En un estudio que llevamos a cabo en la Carnegie Mellon University, incluimos a
un participante falso que fingía ser, unas veces, un condiscípulo (con una
sudadera de Carnegie Mellon), y otras, un alumno de una universidad rival (con
una sudadera de la Universidad de Pittsburgh). Pedimos al infiltrado que dejara
claro que estaba haciendo trampas. Cuando el estudiante llevaba la sudadera de
Carnegie Mellon, estaba indicando a sus colegas que no había nada de malo en
hacer trampas, y ellos empezaban a hacer más trampas también. Cuando llevaba la
sudadera de Pittsburgh, su falta de honradez hacía que las trampas parecieran
menos aceptables, por lo que disminuían. Lo mismo ocurre con los políticos:
cuando un senador ve a miembros de su propio partido mintiendo o manipulando la
verdad, eso se convierte en criterio moral.
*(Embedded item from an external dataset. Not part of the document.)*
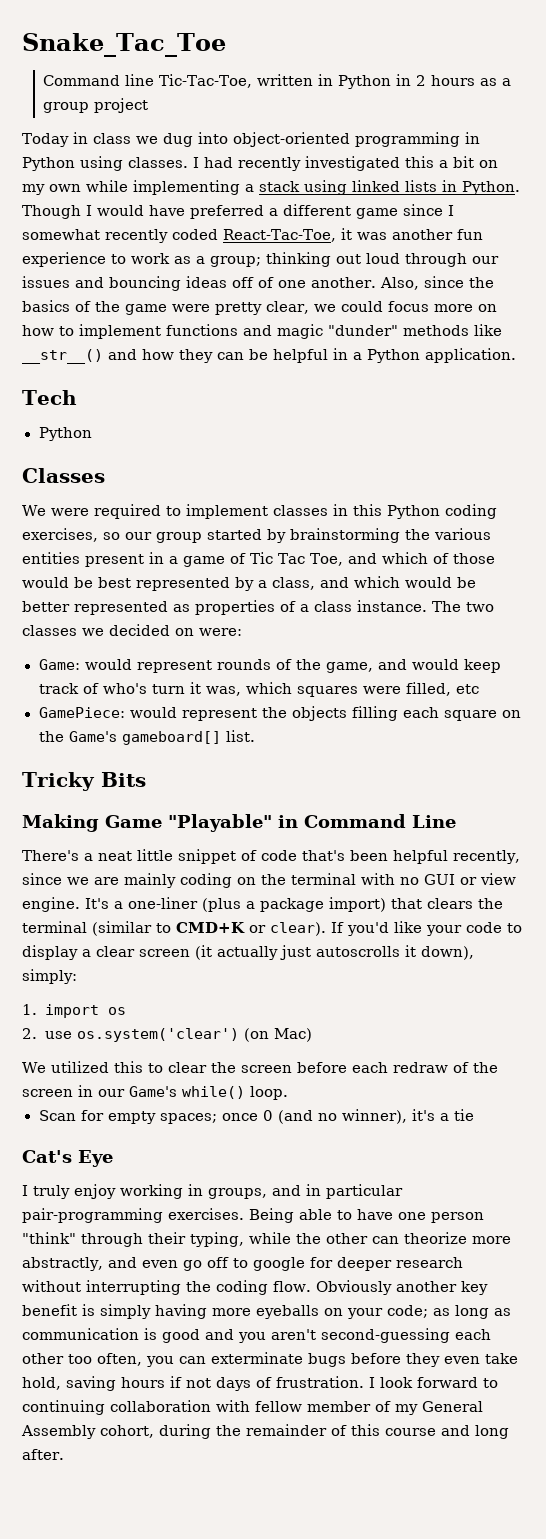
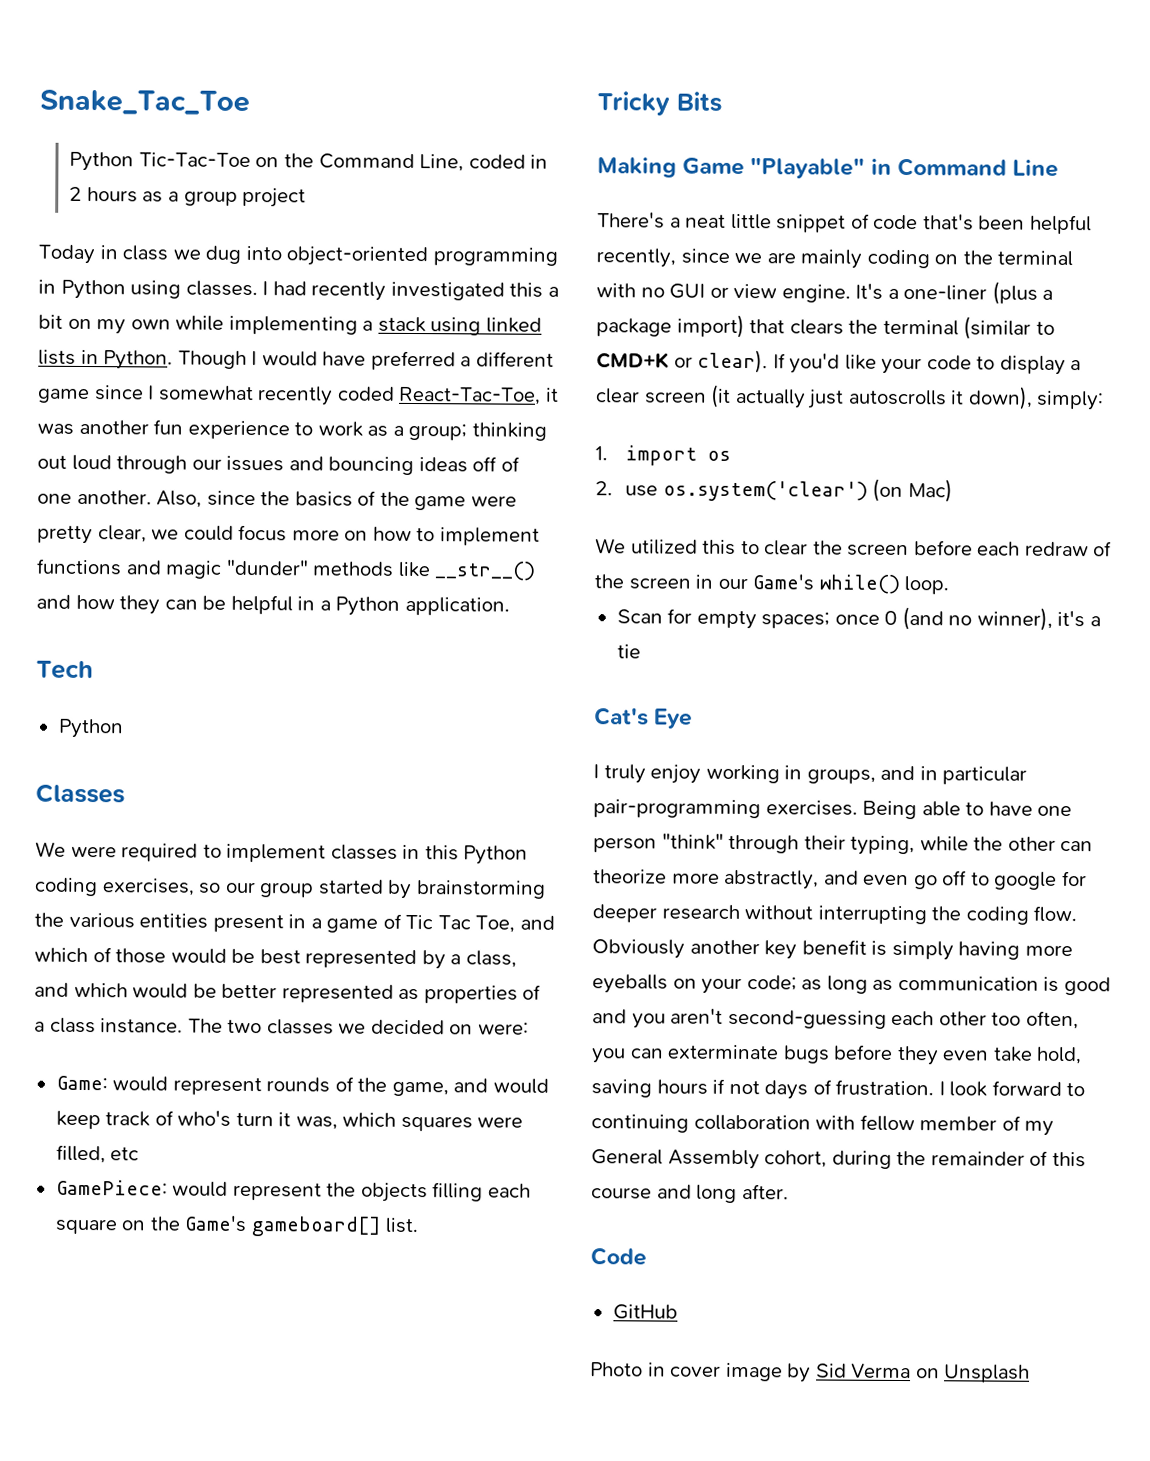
[43,74,392,89] Command line Tic-Tac-Toe, written in Python -> [69,151,526,172] Python Tic-Tac-Toe on the Command Line, coded
(64, 1454) none -> [590,1247,647,1266] [612,1304,678,1320] [590,1362,1031,1383] // Code // GitHub // Photo in cover image by Sid Verma on Unsplash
Con todos estos factores combinados, ¿extraña que los
políticos sean los personajes que inspiran más desconfianza? Pero la pregunta
sigue ahí: ¿Los políticos mienten en sus vidas profesionales más que las demás
personas? Si tenemos en cuenta su posición de poder, la fácil excusa de que sus
mentirijillas tienen un propósito altruista y la falta de sinceridad que tanto
abunda en los pasillos de la política, me da la impresión de que la respuesta
es un sonoro “sí”.
Pero hay un matiz que me siento obligado a reconocer.
En ese estudio que mostraba que los profesionales de Wall Street engañaban el
doble que los de Capitol Hill, hicimos el experimento en los bares de Nueva
York frecuentados por banqueros y otros equivalentes en Washington. Y
cualquiera que haya ido a media tarde a un bar de Capitol Hill sabe que estos
sitios están llenos de ayudantes de congresistas, gente joven, ingenua y
animosa. Es probable que, en su mayoría, no lleven todavía en su puesto el tiempo
suficiente para haber aprendido a mentir. Así que tal vez no es que los
banqueros sean mucho peores, a la hora de la verdad.